The Queen, Patron of the Newspaper Press Fund, and The Duke of Edinburgh attended a reception to mark the 150th anniversary of the Journalists’ Charity at Stationers’ Hall in London on Wednesday.
The Queen marking 150 years of the Journalists' Charity at a reception in London pic.twitter.com/16UbdZ4RDT
— Tolu Adeoye (@xTolux) May 7, 2014
The Journalists’ Charity began in 1864 when a group of parliamentary reporters decided one evening at a London pub that a charity to assist their colleagues and families who needed the aid was needed. One of the founders was Charles Dickens.
The Newspaper Press Fund was the original name and is still registered for legal purposes.
Queen Victoria supported the charity and bestowed the Royal Charter in 1890. She also granted the establishing of a “Victoria Pension” for widows. The Duke of Albany, the youngest son of Queen Victoria and Prince Albert, chaired the charity appeal in 1882. Her grandson Prince Arthur was chairman in 1913.
In 1921 King George V became patron of the Fund.
Her majesty’s father, The Duke of York, chaired the 1930 appeal. He commented at the annual dinner in 1931: “I know what difficulties the reporter has to meet. He is frequently working when the rest of mankind is playing or sleeping; he is out in all weathers trying to obtain stories which everyone seems to be conspiring to keep from him.” He became patron when he became King in 1936.

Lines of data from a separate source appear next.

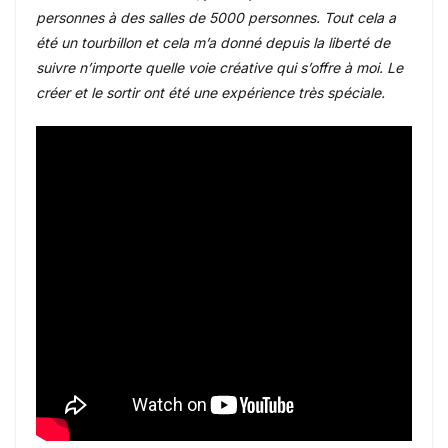
personnes à des salles de 5000 personnes. Tout cela a
été un tourbillon et cela m’a donné depuis la liberté de
suivre n’importe quelle voie créative qui s’offre à moi. Le
créer et le sortir ont été une expérience très spéciale.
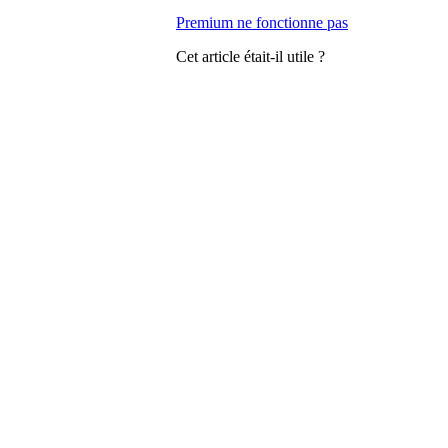
Premium ne fonctionne pas
Cet article était-il utile ?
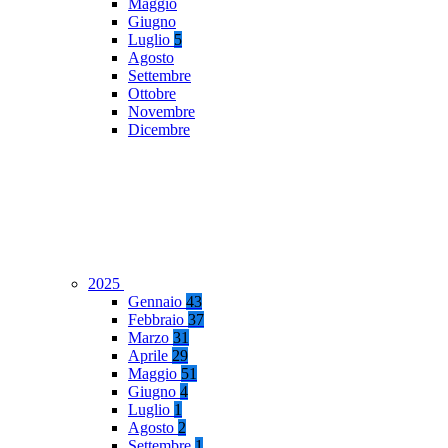
Maggio
Giugno
Luglio
5
Agosto
Settembre
Ottobre
Novembre
Dicembre
2025
Gennaio
43
Febbraio
37
Marzo
31
Aprile
29
Maggio
51
Giugno
4
Luglio
1
Agosto
2
Settembre
1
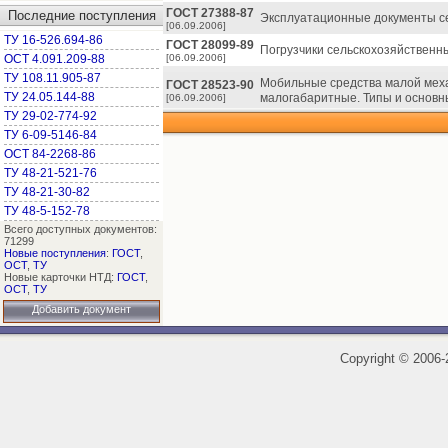
ГОСТ 27388-87
Последние поступления
Эксплуатационные документы се
[06.09.2006]
ТУ 16-526.694-86
ГОСТ 28099-89
Погрузчики сельскохозяйственн
ОСТ 4.091.209-88
[06.09.2006]
ТУ 108.11.905-87
Мобильные средства малой меха
ГОСТ 28523-90
ТУ 24.05.144-88
малогабаритные. Типы и основн
[06.09.2006]
ТУ 29-02-774-92
ТУ 6-09-5146-84
ОСТ 84-2268-86
ТУ 48-21-521-76
ТУ 48-21-30-82
ТУ 48-5-152-78
Всего доступных документов:
71299
Новые поступления
:
ГОСТ
,
ОСТ
,
ТУ
Новые карточки НТД:
ГОСТ
,
ОСТ
,
ТУ
Добавить документ
Copyright
©
2006-2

In 2005, the Charity changed its working name to Journalists’ Charity. It offers one off grants and recurring payments for those who need long term care.
They offer housing at Ribblesdale which is housing complex in Dorking with eight bungalows and 15 flats. They also have 5 flats in Harmsworth House in Dorking which are able to rent for those who need assistance but wish for a bit more independent living.

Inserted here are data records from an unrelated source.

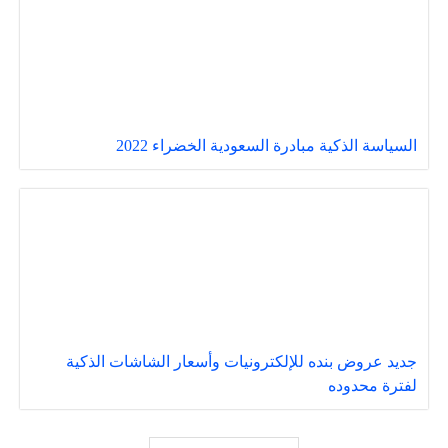
السياسة الذكية مبادرة السعودية الخضراء 2022
جديد عروض بنده للإلكترونيات وأسعار الشاشات الذكية
لفترة محدوده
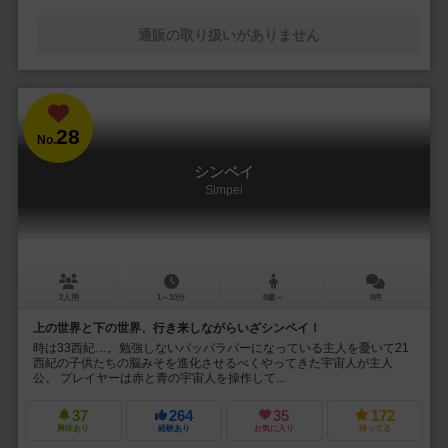
通販の取り扱いがありません
28
No.
シンペイ
Simpei
2人用
1～10分
8歳～
8件
上の世界と下の世界、行き来しながらいざシンペイ！
時は33西紀…。勉強しないパッパラパーになっている主人を憂いて21
西紀の子供たちの脳みそを進化させるべくやってきた宇宙人が主人
公。 プレイヤーは赤と青の宇宙人を操作して...
37
264
35
172
興味あり
経験あり
お気に入り
持ってる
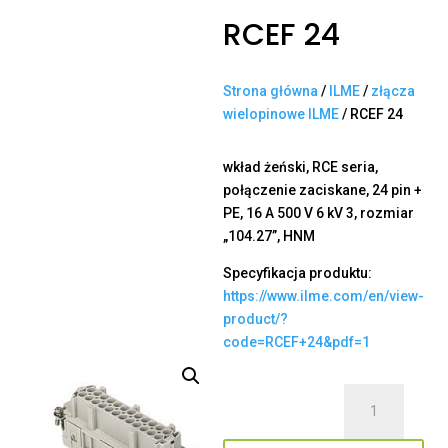
RCEF 24
Strona główna
/
ILME
/
złącza
wielopinowe ILME
/ RCEF 24
wkład żeński, RCE seria,
połączenie zaciskane, 24 pin +
PE, 16 A 500 V 6 kV 3, rozmiar
„104.27”, HNM
Specyfikacja produktu:
https://www.ilme.com/en/view-
product/?
code=RCEF+24&pdf=1
ilość
RCEF
24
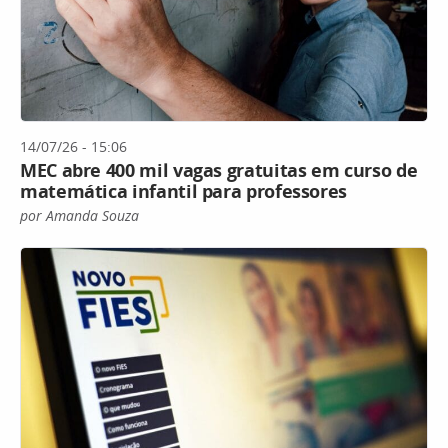
14/07/26 - 15:06
MEC abre 400 mil vagas gratuitas em curso de
matemática infantil para professores
por Amanda Souza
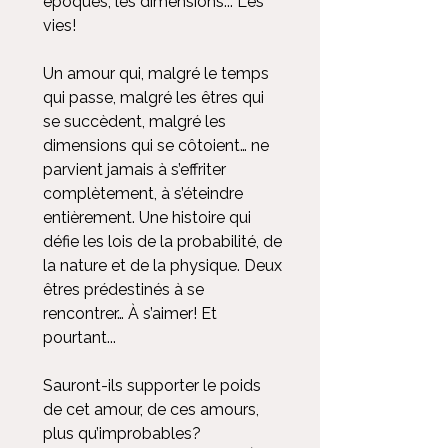
époques, les dimensions... Les
vies!
Un amour qui, malgré le temps
qui passe, malgré les êtres qui
se succèdent, malgré les
dimensions qui se côtoient… ne
parvient jamais à s’effriter
complètement, à s’éteindre
entièrement. Une histoire qui
défie les lois de la probabilité, de
la nature et de la physique. Deux
êtres prédestinés à se
rencontrer… À s’aimer! Et
pourtant...
Sauront-ils supporter le poids
de cet amour, de ces amours,
plus qu’improbables?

In 2007 Pickering House was opened by The Countess of Wessex. It provides nursing to 20 residents who are 65 and older and may be suffering from dementia.

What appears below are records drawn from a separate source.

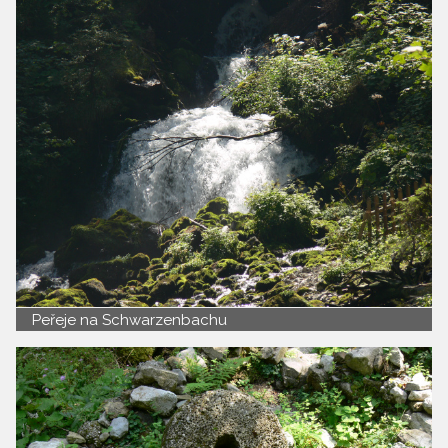
Peřeje na Schwarzenbachu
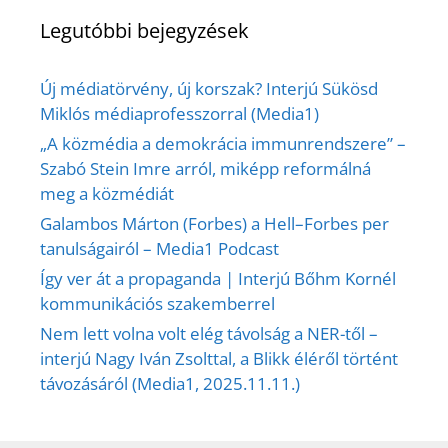
Legutóbbi bejegyzések
Új médiatörvény, új korszak? Interjú Sükösd
Miklós médiaprofesszorral (Media1)
„A közmédia a demokrácia immunrendszere” –
Szabó Stein Imre arról, miképp reformálná
meg a közmédiát
Galambos Márton (Forbes) a Hell–Forbes per
tanulságairól – Media1 Podcast
Így ver át a propaganda | Interjú Bőhm Kornél
kommunikációs szakemberrel
Nem lett volna volt elég távolság a NER-től –
interjú Nagy Iván Zsolttal, a Blikk éléről történt
távozásáról (Media1, 2025.11.11.)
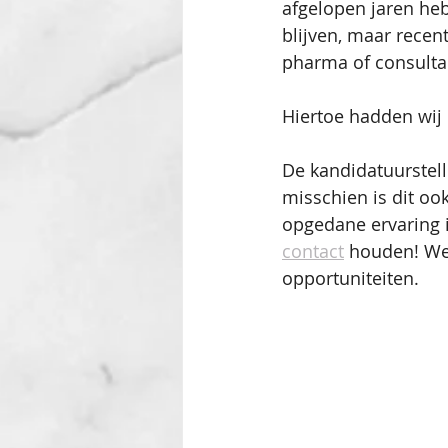
afgelopen jaren hebb
blijven, maar recen
pharma of consultan
Hiertoe hadden wij 
De kandidatuurstel
misschien is dit ook
opgedane ervaring i
contact
 houden! We
opportuniteiten.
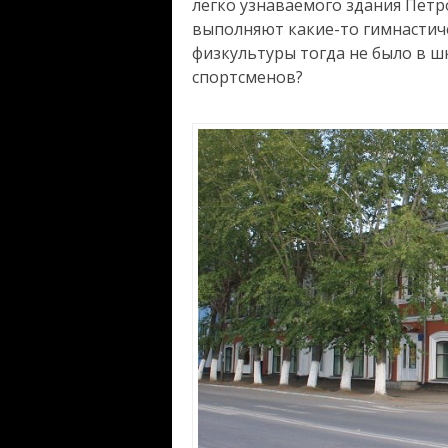
легко узнаваемого здания Петр
выполняют какие-то гимнастич
физкультуры тогда не было в ш
спортсменов?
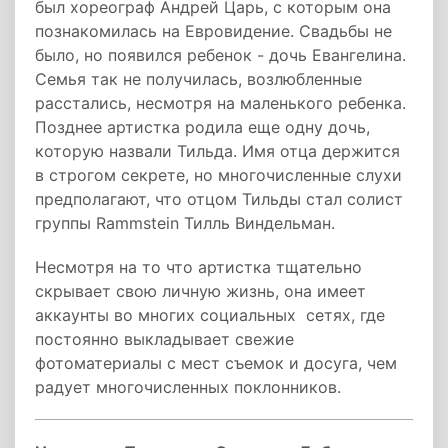
был хореограф Андрей Царь, с которым она
познакомилась на Евровидение. Свадьбы не
было, но появился ребенок - дочь Евангелина.
Семья так не получилась, возлюбленные
расстались, несмотря на маленького ребенка.
Позднее артистка родила еще одну дочь,
которую назвали Тильда. Имя отца держится
в строгом секрете, но многочисленные слухи
предполагают, что отцом Тильды стал солист
группы Rammstein Тилль Виндельман.
Несмотря на то что артистка тщательно
скрывает свою личную жизнь, она имеет
аккаунты во многих социальных сетях, где
постоянно выкладывает свежие
фотоматериалы с мест съемок и досуга, чем
радует многочисленных поклонников.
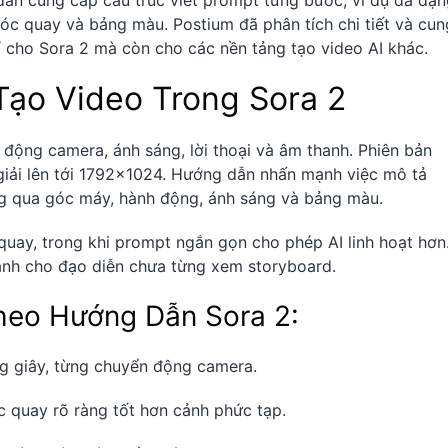
dẫn cung cấp cấu trúc viết prompt từng bước, ví dụ đa dạ
góc quay và bảng màu. Postium đã phân tích chi tiết và cun
cho Sora 2 mà còn cho các nền tảng tạo video AI khác.
Tạo Video Trong Sora 2
động camera, ánh sáng, lời thoại và âm thanh. Phiên bản
giải lên tới 1792×1024. Hướng dẫn nhấn mạnh việc mô tả
g qua góc máy, hành động, ánh sáng và bảng màu.
 quay, trong khi prompt ngắn gọn cho phép AI linh hoạt hơn
ành cho đạo diễn chưa từng xem storyboard.
heo Hướng Dẫn Sora 2:
ng giây, từng chuyển động camera.
 quay rõ ràng tốt hơn cảnh phức tạp.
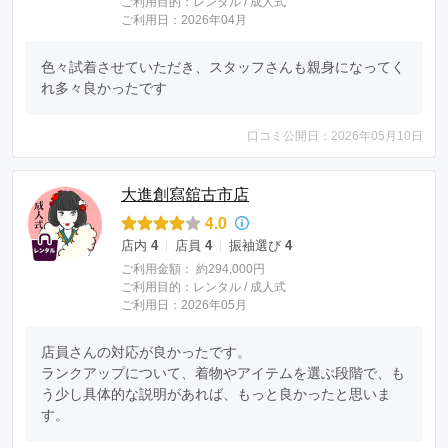
ご利用目的：
レンタル /
成人式
ご利用日：2026年04月
色々試着させていただき、スタッフさんも親身になってく
れ多々良かったです
口コミ公開日：2026年05月10日
大進創寫舘古市店
4.0
店内
4
店員
4
振袖選び
4
ご利用金額：
約294,000円
ご利用目的：
レンタル /
成人式
ご利用日：2026年05月
店員さんの対応が良かったです。

ランクアップについて、着物やアイテムを選ぶ段階で、も
う少し具体的な説明があれば、もっと良かったと思いま
す。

The anniversary celebration will be held at Stationers’ Hall which is part of The Stationers’ Company and is the City of London Livery Company for the Communications and Content industries.
Livery Companies were established by groups of medieval tradesmen who mutually joined to advance, look after and control their trades. Charitable giving is a vast part of the work of all livery companies.
There are 108 livery companies in London, each a representative of a distinct profession or trade. Although some of the companies are now non-operational they continue to participate in many charitable causes.